As the search becomes increasingly urgent—the town is encircled by tanks and barbed wire as sick and dying residents overflow the hospital and fill a nearby baseball field—predictable plot developments ensue. Sam realizes that the Army had prior knowledge of the virus, which it has secretly cultivated as a biological weapon since the ’60s (a development that echoes speculation about the AIDS virus), and that his superiors would rather make a “clean sweep” of the entire town than admit their complicity in the coverup. (Needless to say, the role of the evil general who spouts euphemisms about “casualties of war” falls to Donald Sutherland.) Meanwhile, an incongruous subplot—and a good deal of ineffectual comic relief involving custody of the couple’s cute St. Bernards—revolves around Sam and Robby’s probable reconciliation.

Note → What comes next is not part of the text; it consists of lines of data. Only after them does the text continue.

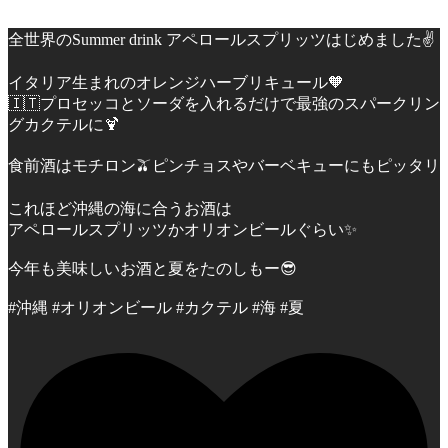
全世界のSummer drink アペロールスプリッツはじめました✌️
イタリア生まれのオレンジハーブリキュール🧡
🇮🇹プロセッコとソーダを入れるだけで最強のスパークリン
グカクテルに🍹
食前酒はモチロン🫒ピンチョスやバーベキューにもピッタリ
これほど沖縄の海に合うお酒は
アペロールスプリッツかオリオンビールぐらい✨
今年も美味しいお酒と夏をたのしもー😎
#沖縄 #オリオンビール #カクテル #海 #夏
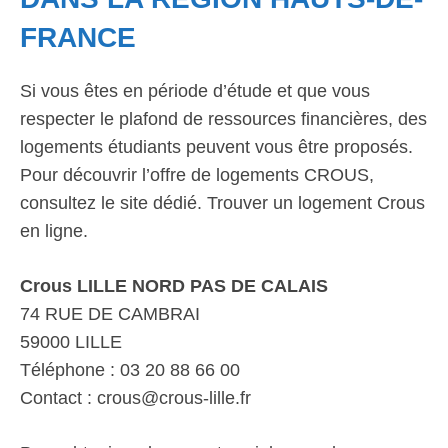
FRANCE
Si vous êtes en période d’étude et que vous
respecter le plafond de ressources financières, des
logements étudiants peuvent vous être proposés.
Pour découvrir l’offre de logements CROUS,
consultez le site dédié. Trouver un logement Crous
en ligne.
Crous LILLE NORD PAS DE CALAIS
74 RUE DE CAMBRAI
59000 LILLE
Téléphone : 03 20 88 66 00
Contact : crous@crous-lille.fr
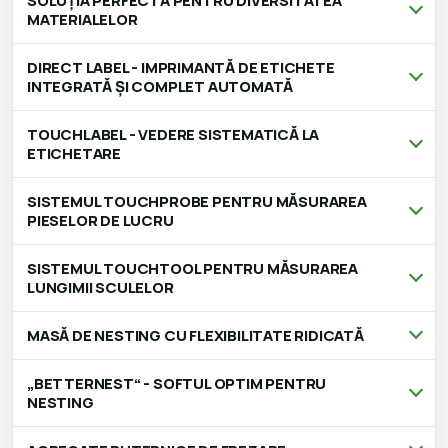
SOLUȚIA PERFECTĂ PENTRU DIVERSITATEA
MATERIALELOR
DIRECT LABEL - IMPRIMANTĂ DE ETICHETE
INTEGRATĂ ȘI COMPLET AUTOMATĂ
TOUCHLABEL - VEDERE SISTEMATICĂ LA
ETICHETARE
SISTEMUL TOUCHPROBE PENTRU MĂSURAREA
PIESELOR DE LUCRU
SISTEMUL TOUCHTOOL PENTRU MĂSURAREA
LUNGIMII SCULELOR
MASĂ DE NESTING CU FLEXIBILITATE RIDICATĂ
„BETTERNEST“ - SOFTUL OPTIM PENTRU
NESTING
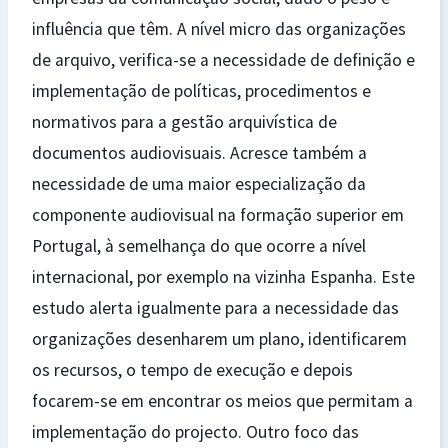
influência que têm. A nível micro das organizações
de arquivo, verifica-se a necessidade de definição e
implementação de políticas, procedimentos e
normativos para a gestão arquivística de
documentos audiovisuais. Acresce também a
necessidade de uma maior especialização da
componente audiovisual na formação superior em
Portugal, à semelhança do que ocorre a nível
internacional, por exemplo na vizinha Espanha. Este
estudo alerta igualmente para a necessidade das
organizações desenharem um plano, identificarem
os recursos, o tempo de execução e depois
focarem-se em encontrar os meios que permitam a
implementação do projecto. Outro foco das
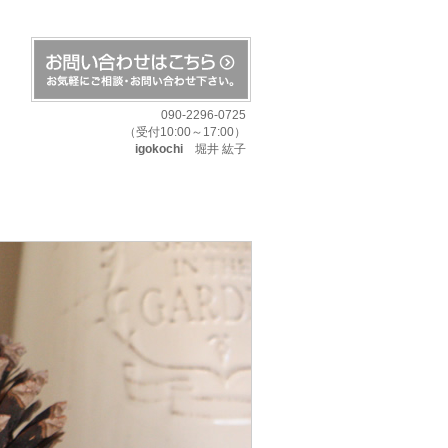
090-2296-0725
（受付10:00～17:00）
igokochi
堀井 紘子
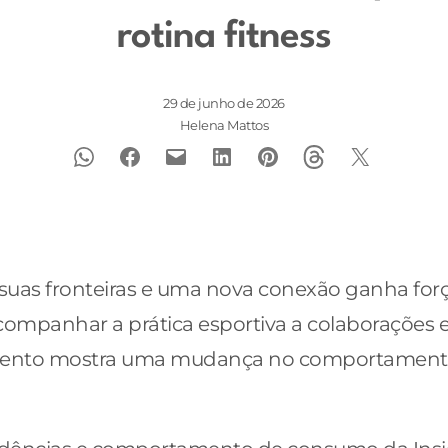
rotina fitness
29 de junho de 2026
Helena Mattos
suas fronteiras e uma nova conexão ganha forç
ompanhar a prática esportiva a colaborações 
imento mostra uma mudança no comportament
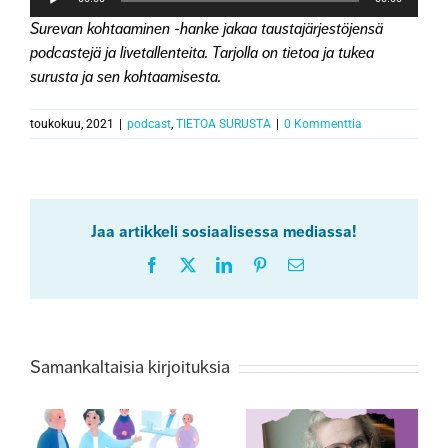
Surevan kohtaaminen -hanke jakaa taustajärjestöjensä
podcastejä ja livetallenteita. Tarjolla on tietoa ja tukea
surusta ja sen kohtaamisesta.
toukokuu, 2021
|
podcast
,
TIETOA SURUSTA
|
0 Kommenttia
Jaa artikkeli sosiaalisessa mediassa!
Facebook
X
LinkedIn
Pinterest
Sähköposti
Samankaltaisia kirjoituksia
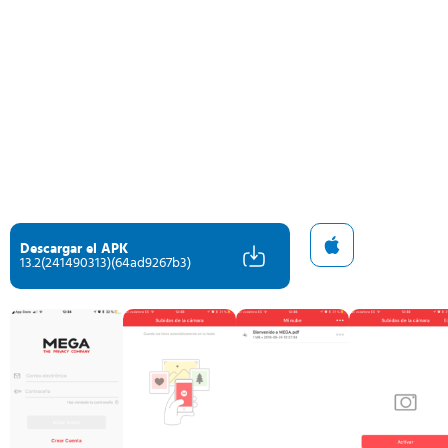
Descargar el APK
13.2(241490313)(64ad9267b3)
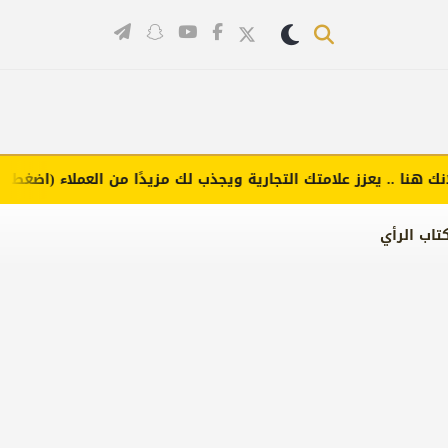
نا .. يعزز علامتك التجارية ويجذب لك مزيدًا من العملاء (اضغط لطلب ا
تاب الرأي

Outbreak is a respectable exercise in suspense, but it should be much more. Its subject material is rich in cinematic possibilities, and the few scenes in which they are exploited demonstrate how effective the movie could have been. The genealogy of disease is, after all, inherently fascinating. At one point, an infected man sneezes in a movie theater and audiences are treated to the spectacle of a shower of germs that fly into the mouths of other patrons; at another, a germ’s- eye journey through a hospital’s ventilation system illustrates the realization that the virus is airborne. But moments like these are too infrequent. In the end, the filmmakers opt for old-style gambits: For the latter third of the film, death-inducing airborne viruses are upstaged by death-defying airborne helicopters.